Consumidor desinformado
Para
especialistas e ativistas contra os transgênicos e seus perigos, todos os
alimentos – bebidas inclusive – com quaisquer vestígios de transgênicos,
deveriam receber o selo com a letra T em preto dentro de um triângulo amarelo,
símbolo internacional da presença de organismos geneticamente modificados.
Mas a
legislação, que no Brasil é criada por setores alinhados com o agronegócio que
controlam o Congresso Nacional e setores do governo federal, não vai nessa
direção. A nutricionista Rayza Cortese, que pesquisa organismos geneticamente
modificados e a rotulagem de alimentos comercializados no Brasil, afirma que a
legislação para o tema, estabelecida pelo decreto 4.680/2003, estabelece que
"todos os alimentos (e as bebidas alcoólicas são consideradas alimentos) e
ingredientes alimentares que contenham ou sejam produzidos a partir de OGMs,
com presença acima de 1% do produto, devem ser rotulados". No entanto, o
símbolo não aparece em nenhuma embalagem de cervejas que contenham milho.
E isso
apesar de o Idec ter obtido, no Supremo Tribunal Federal (STF), a garantia
de rotulagem com o triângulo amarelo em alimentos com ingredientes geneticamente
modificados, independentemente da quantidade. Em maio do ano passado,
o STF voltou a garantir a indicação no rótulo de alimentos que utilizam
ingredientes geneticamente modificados, independentemente da quantidade
presente.
A exigência
estava suspensa desde 2012, por uma decisão provisória do ministro Ricardo
Lewandovski, que atendeu ao pedido da União e da Associação Brasileira de
Indústria de Alimentos (Abia).
"A
decisão é importante porque enfraquece o projeto de lei que tramita no
Congresso para derrubar a obrigatoriedade da informação no rótulo.

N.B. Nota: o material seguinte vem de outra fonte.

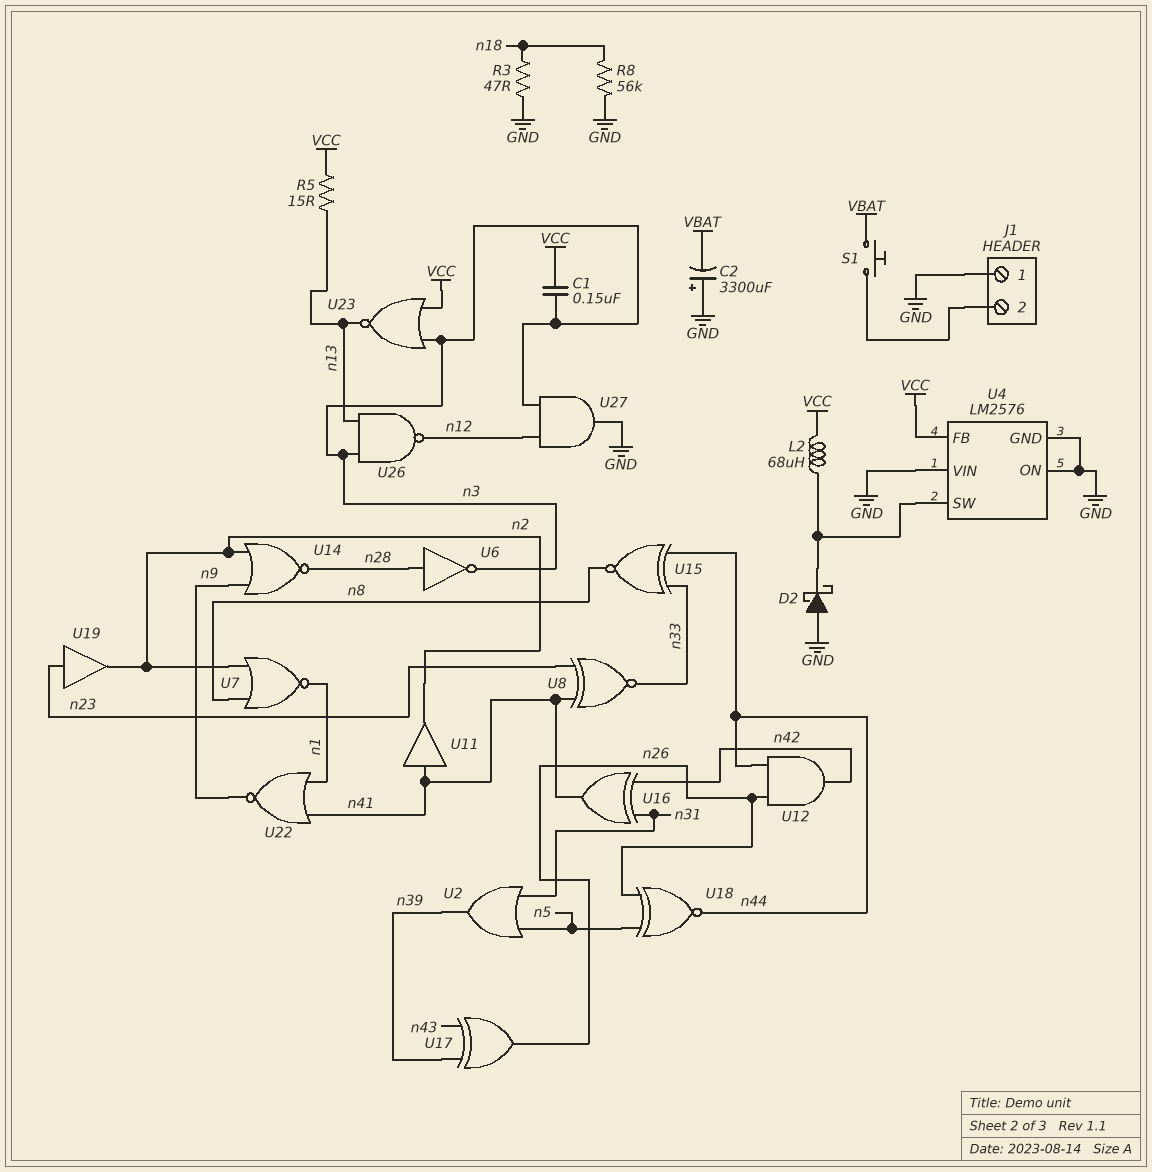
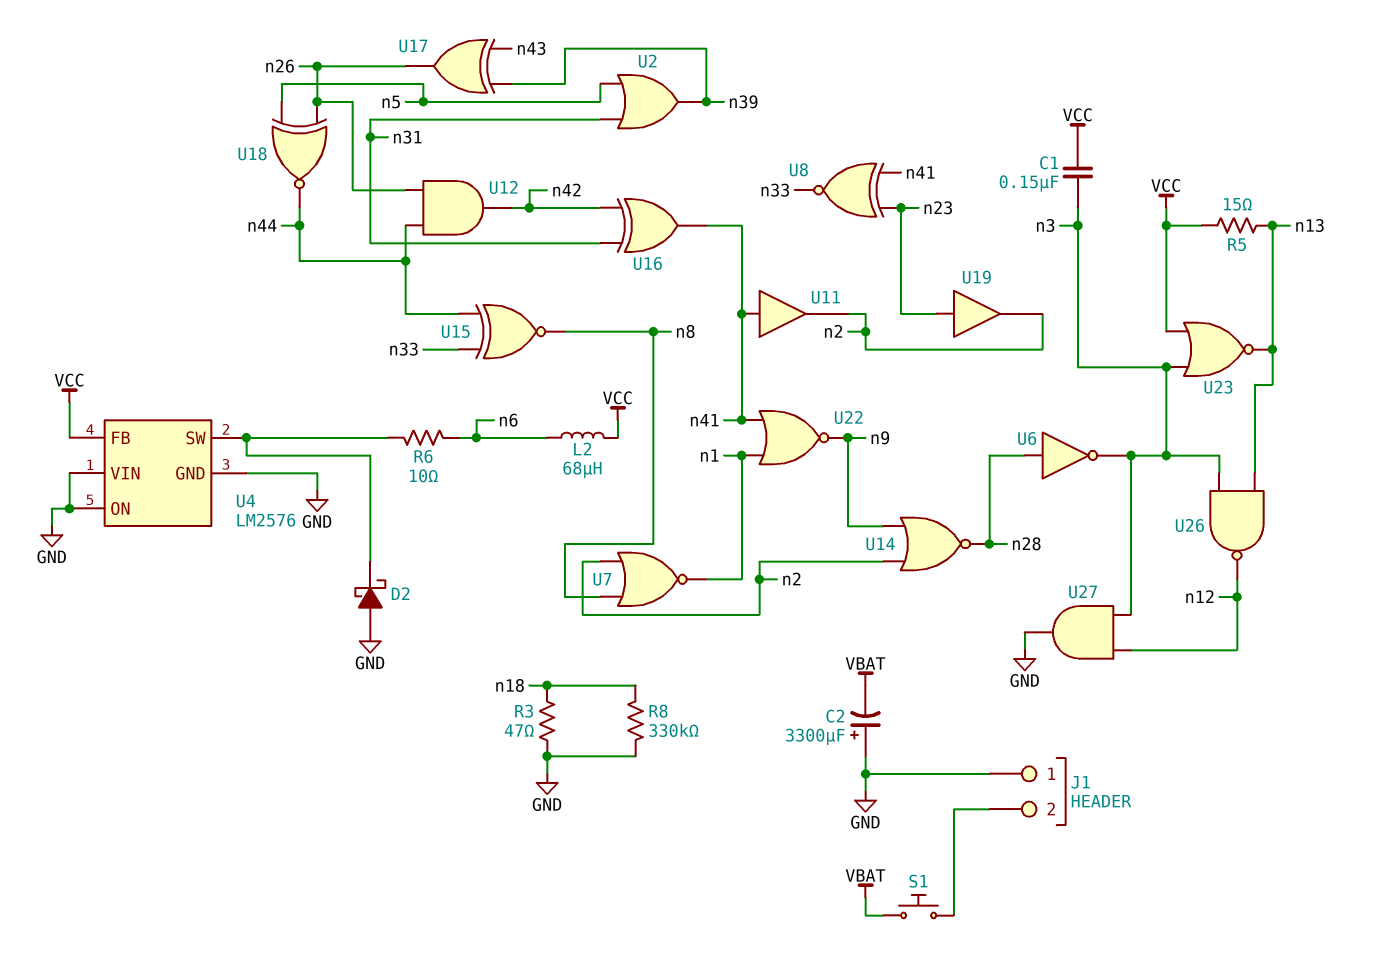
L2: 68uH (U4/SW, VCC) -> 68uH (VCC, n6)
R6: none -> 10 (U4/SW, n6)
R8: 56k (GND, n18) -> 330k (GND, n18)

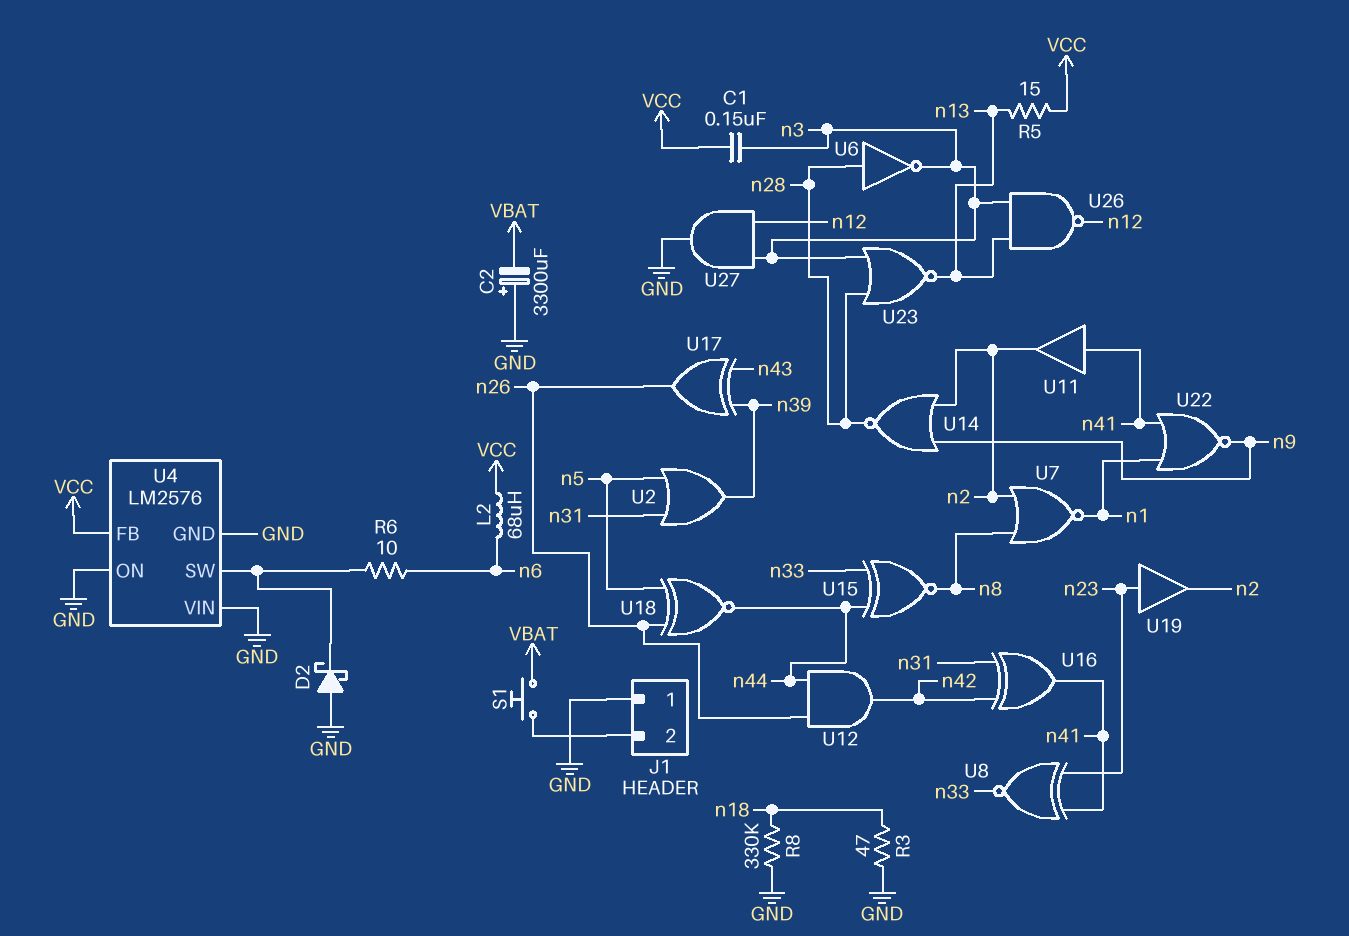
U23: NOR (in VCC, in n3, out n13) -> NOR (in n3, in n28, out n13)

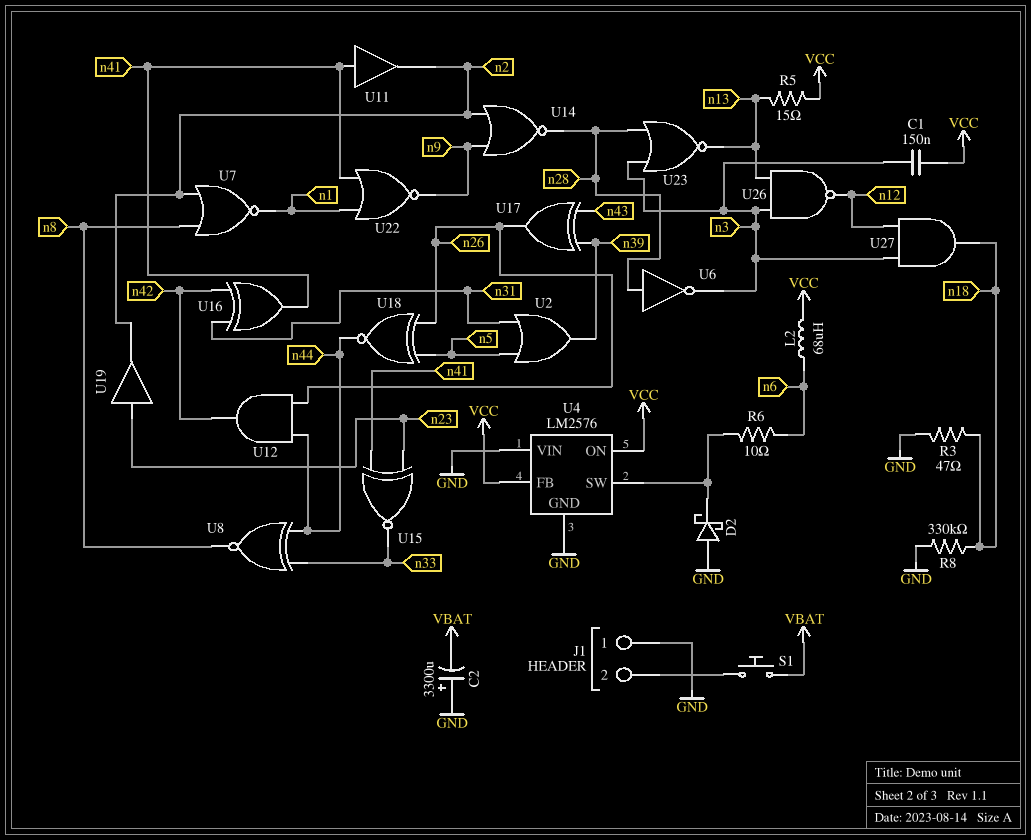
U4 pin ON: GND -> VCC
U8: XNOR (in n23, in n41, out n33) -> XNOR (in n33, in n44, out n8)
U15: XNOR (in n33, in n44, out n8) -> XNOR (in n23, in n41, out n33)
U27: AND (in n3, in n12, out GND) -> AND (in n3, in n12, out n18)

Sem essa
rotulagem, o consumidor tem negado seu direito à informação para decidir na
hora da compra, conforme prevê o Código de Defesa do Consumidor", diz a
pesquisadora em alimentos do Idec, Ana Paula
Bortoletto.
A Associação
Brasileira da Indústria da Cerveja (CervBrasil), que representa a Ambev, a
Brasil Kirin, o Grupo Petrópolis e a Heineken – os quatro maiores fabricantes –
afirma, em nota à reportagem da RBA, reproduzida em sua íntegra a
seguir que "a indústria brasileira da cerveja é reconhecida pela alta
qualidade de seus produtos e receitas que conquistaram o gosto do consumidor
brasileiro – o que faz o país ser um dos maiores mercados de cerveja do mundo.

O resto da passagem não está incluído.